* _Your task_
Work out how many lines in the records include the word "bottom", then answer with nothing but that number.

* _Saved data entries_
========

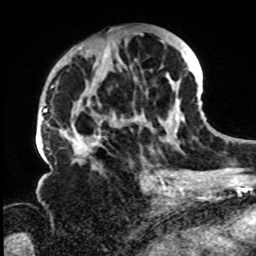
Breast MRI, one axial slice. Slice 39 of 72 in the series (ordered by position). Cropped to one breast. Dynamic contrast-enhanced series, time point 2 of 8 at this slice position (early post-contrast). 1.5 T. TE 4.2 ms, TR 7 ms. 256 × 256 image matrix. Female patient.
Annotated regions visible in this slice (semi-automatically segmented with operator editing):
- enhancing-tissue mask used for the functional tumour volume (all voxels passing the contrast-enhancement thresholds inside the analysis volume; usually the tumour): bounding box <61,32,185,168> (left, top, right, bottom; pixels)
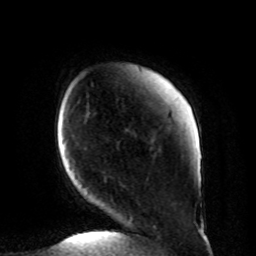
Breast MRI, one axial slice. Position 14 of 80 along the scan axis. Cropped to one breast. Dynamic contrast-enhanced series, time point 2 of 8 at this slice position (early post-contrast). 1.5 T. TE 4.2 ms, TR 7 ms. 256 × 256 image matrix. Female patient.
Outlined on this slice (semi-automatically segmented with operator editing):
- enhancing-tissue mask used for the functional tumour volume (all voxels passing the contrast-enhancement thresholds inside the analysis volume; usually the tumour): bounding box [x1, y1, x2, y2] px = [104, 179, 201, 234]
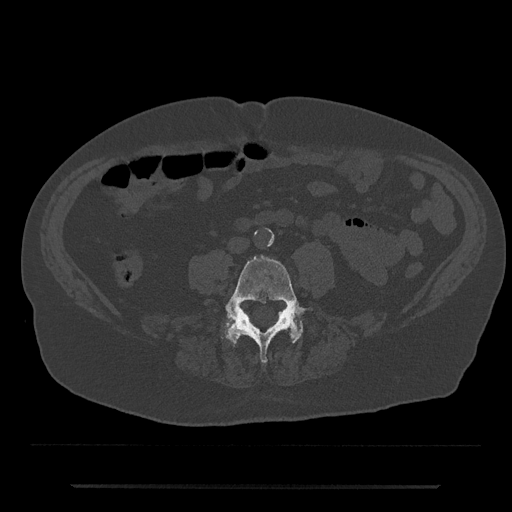
CT including the spine, one axial slice. Slice 345 of 797 in the series (ordered by position). Reconstruction kernel Br40s/3. 120 kVp. Bone window (W 1800 / L 400 HU). 512 × 512 image matrix, field of view 434 × 434 mm. Patient: male, 80 years. Case-level facts recorded for this patient, not image findings: primary cancer: prostate; vertebrae with lytic lesions (as recorded): L1, T11.
Outlined on this slice (semi-automatically segmented with operator editing):
- L4 vertebra: bounding box <225,255,314,363> (left, top, right, bottom; pixels)
- L5 vertebra: <225,317,303,343>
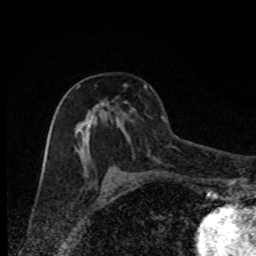
Breast MRI, one axial slice. Slice 45 of 80 in the series (ordered by position). Cropped to one breast. Dynamic contrast-enhanced series, time point 2 of 8 at this slice position (early post-contrast). 1.5 T. TE 4.2 ms, TR 7 ms. 2 mm slice thickness. 256 × 256 image matrix, field of view 150 × 150 mm. Female patient.
Structures marked on this image (semi-automatically segmented with operator editing):
- enhancing-tissue mask used for the functional tumour volume (all voxels passing the contrast-enhancement thresholds inside the analysis volume; usually the tumour): bounding box [x1, y1, x2, y2] px = [75, 85, 120, 177]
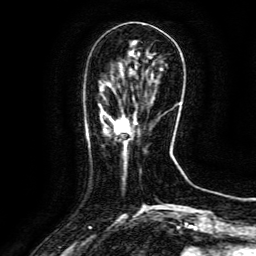
Breast MRI (dynamic contrast-enhanced), one axial slice. Position 40 of 134 along the scan axis. Cropped to one breast. Dynamic contrast-enhanced series, time point 2 of 6 at this slice position (early post-contrast). 3 T. TE 4.8 ms, TR 9.1 ms. 1.2 mm slice thickness. 256 × 256 image matrix. Female patient.
Annotated regions visible in this slice (semi-automatic segmentation, software-assisted and operator-edited):
- enhancing-tissue mask used for the functional tumour volume (all voxels passing the contrast-enhancement thresholds inside the analysis volume; usually the tumour): box from (x=115, y=114) to (x=137, y=128) px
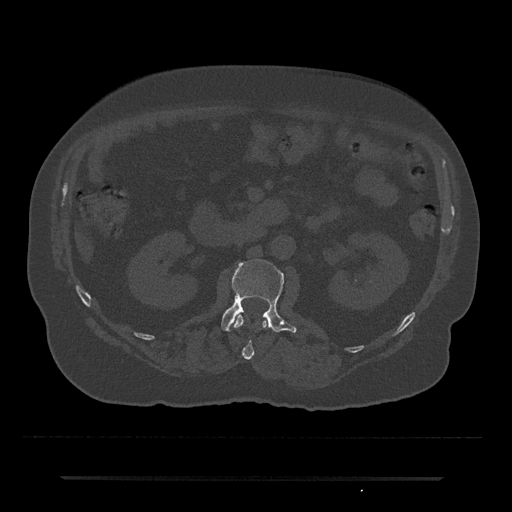
CT including the spine, one axial slice. Slice 28 of 797 in the series (ordered by position). Bone window (W 1800 / L 400 HU). 512 × 512 image matrix, field of view 437 × 437 mm. Patient: male, 69 years. From the clinical record (not read from this slice): primary cancer: prostate.
Annotated regions visible in this slice (semi-automatic segmentation, software-assisted and operator-edited):
- L1 vertebra: bounding box (x1, y1, x2, y2) in pixels: (234, 314, 267, 360)
- L2 vertebra: (221, 259, 297, 333)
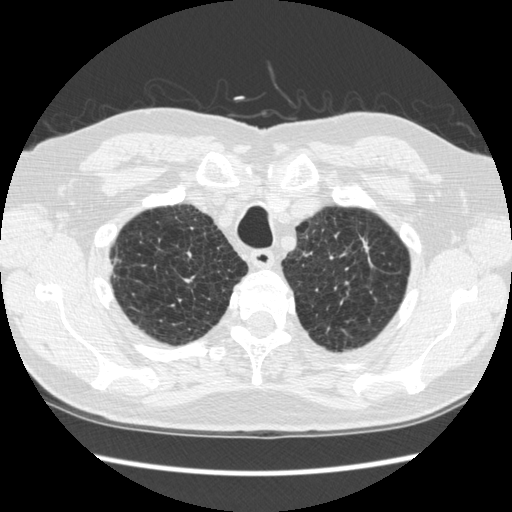
Chest CT (low-dose screening protocol), one axial image, second screening round (one year after baseline), lung window (W 1500 / L -600 HU), standard (soft-tissue) reconstruction kernel (STANDARD), 120 kVp, slice 44 of 295 in the series, 512 × 512 image matrix. Male, age 70 years at enrolment. Former smoker at enrolment.
- Expert-annotated lung lesion, bounding box <330,221,391,289> (left, top, right, bottom; pixels).
- The screening reader recorded 5 non-calcified nodules or masses ≥4 mm on this exam (right lower lobe, right lower lobe, right lower lobe, left upper lobe, left lower lobe); which of them this box marks is not recorded.
- Official screen result: positive, change unspecified: nodule(s) >= 4 mm or enlarging nodule(s), mass(es), or other non-specific abnormalities suspicious for lung cancer.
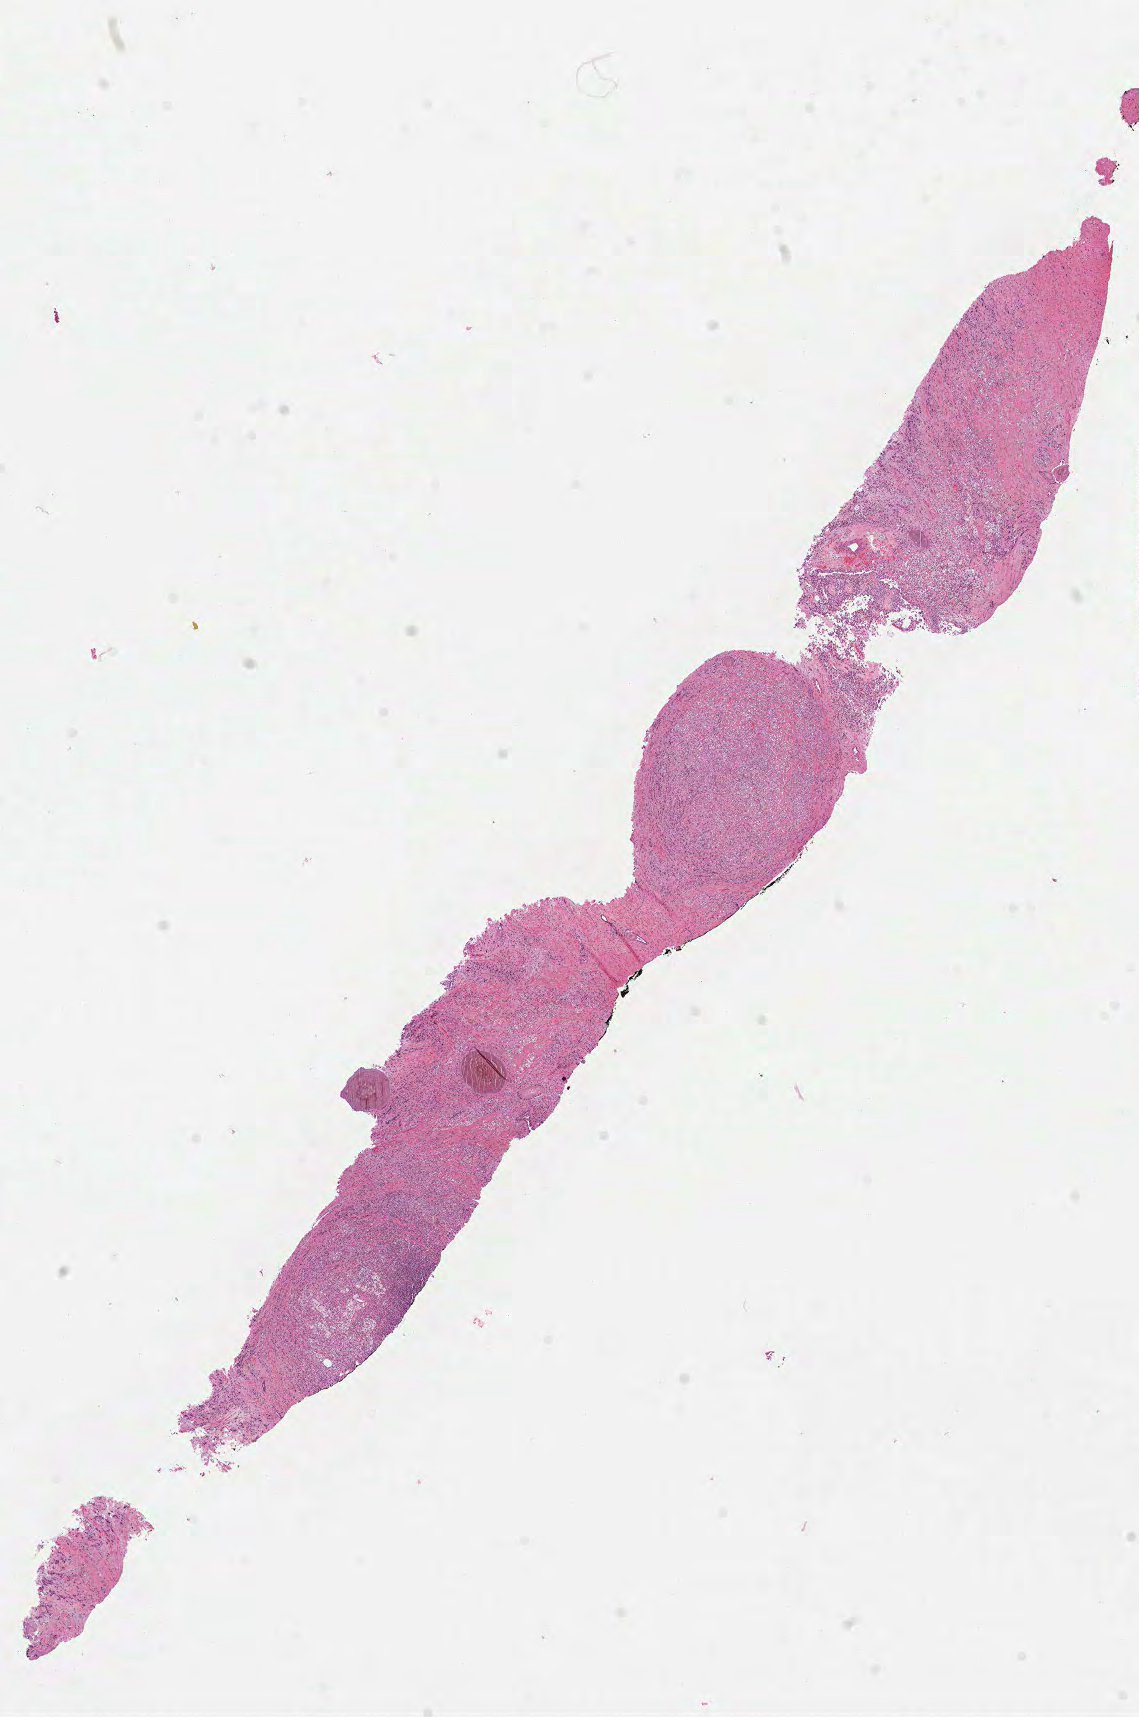
Whole-slide histology image, Hematoxylin and eosin (H&E) stained — low-resolution overview of the scanned area, about 9.2 x 13.8 mm, formalin-fixed paraffin-embedded (FFPE) diagnostic section, prostate, primary tumour sample. Male patient; age at initial diagnosis 56 years. Gleason score: 9 (5+4).
* laterality: bilateral
* pathologic diagnosis: Adenocarcinoma, NOS (prostate gland)
* lymph nodes positive (case pathology): 0 of 13 examined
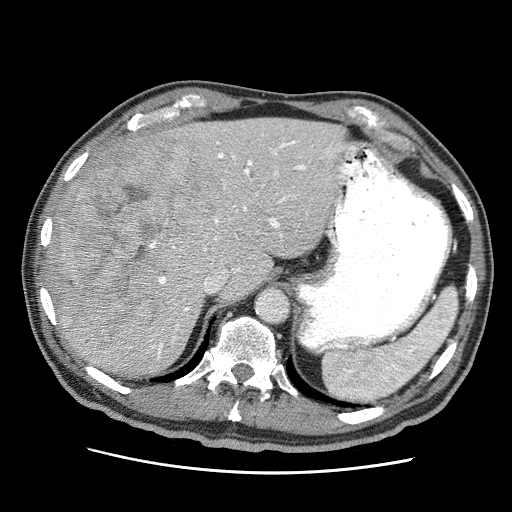
Contrast-enhanced abdominal CT (liver protocol), one axial slice. Position 43 of 75 along the scan axis. Reconstruction kernel STANDARD. 120 kVp. Soft-tissue window (W 400 / L 40 HU). 2.5 mm slice thickness. 512 × 512 image matrix, field of view 360 × 360 mm. From the clinical record (not read from this slice): diagnosis: hepatocellular carcinoma (patient treated with transarterial chemoembolisation; whether this scan precedes or follows treatment is not stated here); TNM stage (as recorded): Stage-IIIA; Child-Pugh class: A; tumour size: 13.9 cm.
Outlined on this slice (semi-automatically segmented with operator editing):
- liver parenchyma outside the tumour (the mass and vessels are separate outlines, so this box may not span the whole liver): bounding box [x1, y1, x2, y2] px = [48, 118, 346, 376]
- mass: [50, 136, 221, 354]
- portal vein: [147, 134, 333, 359]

========

* _Output for this exercise_
3